Tolérance aux risques
«Il faut une forte dose d’audace, de courage et surtout, une grande tolérance aux risques pour te lancer. Avant même que tu fasses tes preuves, montres des produits, tu dois investir beaucoup de temps, d’énergie et d’argent.
Pour ma part, Stratégie B2B m’a permis d’entreprendre le projet. Vouloir prendre des risques fait partie du profil entrepreneurial. Il faut être capable de dormir avec cet inconfort, et ce, durant une période de temps plus ou moins longue. L’abondance est omniprésente. On est bien appuyé au Québec pour le développement scientifique et l’innovation. Il y a de la place pour les petites et moyennes entreprises, capables de sortir des sentiers battus», précise-t-il.
La force de l’équipe «Phytimpact et Bleuetière du Golfe existent grâce à l’équipe composée d’experts de tous horizons qui partagent le meilleur de leurs connaissances et de leurs compétences pour l’avancement du projet. On n’en aura jamais assez de ces personnes d’expérience!»
Persévérance et confiance
«Il importe tout le long du processus de donner de la crédibilité au projet. Nous avons un produit innovant, l’approvisionnement nécessaire en biomasse pour alimenter un marché en émergence, une équipe multidisciplinaire qui questionne l’évolution de l’entreprise, des infrastructures adéquates, un marché ouvert à l’international.
Reste à persévérer.
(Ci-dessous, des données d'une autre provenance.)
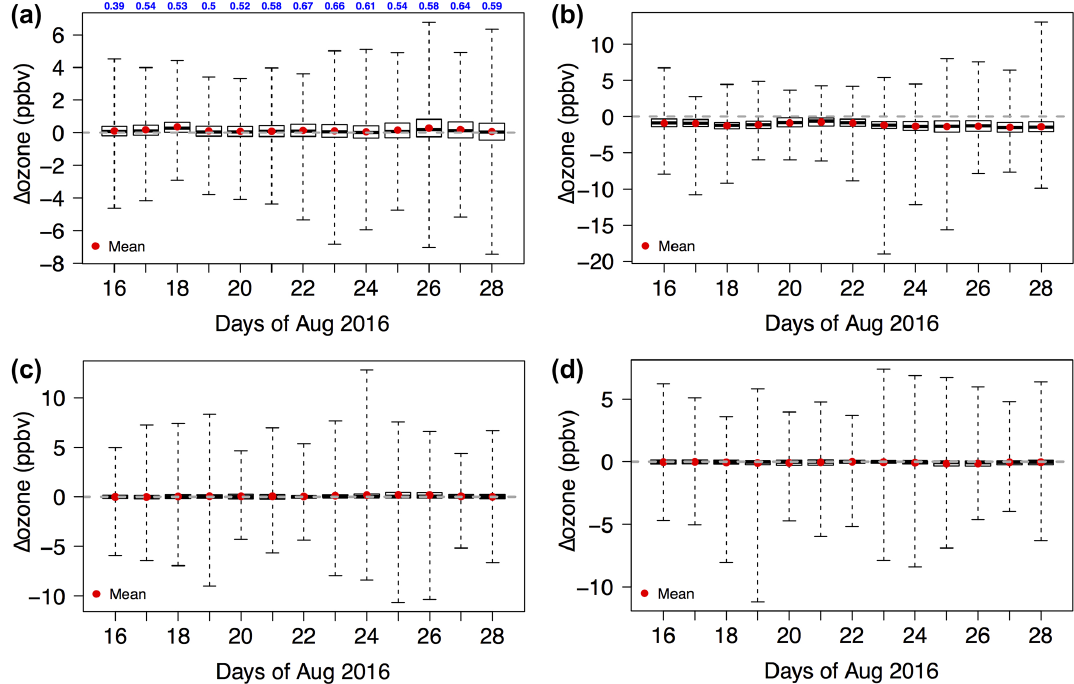
Figure 11. Box-and-whisker plots of WRF-Chem daytime O 3 responses to (a, c) the SMAP DA; and (b, d) updating anthropogenic emissions from NEI 2014 to NEI 2016 beta. Panels (a–b) and panels (c–d) show O 3 changes at the surface (only for terrestrial model grids, 68% of all model grids) and at ∼ 400hPa (in all model grids), respectively. Blue text in (a) shows spatial correlation coefficients r between WRF-Chem daily daytime 2m air temperature changes and O 3 changes due to the SMAP DA. Note the different y -axis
Les obstacles apportent de nombreuses options pour continuer, opérer des changements, faire bouger les choses. Nous devons persévérer parce que finalement nous serons récompensés d’être demeurés fidèles à nos convictions. Quand je regarde mes premières influences entrepreneuriales, je revois ma grand-mère Irène Baillargeon dans son magasin de tissus au village de Saint-Anselme. Et Pierrette, ma mère, qui l’accompagnait me disait souvent: «Si tu veux, tu peux!», raconte-t-il de son enfance.
La valeur ajoutée
On sent chez Laurent Morin le plaisir de cheminer, d’apprendre, de fournir des moyens pour agir. Il revient à maintes reprises sur ses mots. S’améliorer. Se réinventer. Apprivoiser le pouvoir de la curiosité. La curiosité de créer, de découvrir, d’inventer de nouvelles façons d’être, devoir, de servir. Parce qu’il est amusant, excitant, gratifiant de progresser. L’idée d’avoir un plus grand impact positif suffit à faire passer à la vitesse supérieure. Voilà pourquoi il faut oser, guidé par l’intuition qui s’épanouit dans la confiance en nous et nos convictions. Le chemin vers le succès se trace d’un instant à l’autre. Dans nos vies personnelles, dans nos entreprises, à la maison, dans nos relations, nos familles… nous devons faire preuve d’ouverture, de bonne volonté et d’écoute. Si nous le faisons, de bonnes choses se produiront. L’évolution se fera. Cependant, nous devons partir de la foi et non de la peur. Aux confins de son âme, Laurent Morin entretient cette confiance en la providence qui déplace les montagnes, ou du moins 500 000 kilogrammes de biomasse. Et malgré son problème métabolique, il possède beaucoup d’énergie pour oser, aller de l’avant, se dépasser. Les bonnes molécules du bleuet semblent déjà lui faire un bien incommensurable.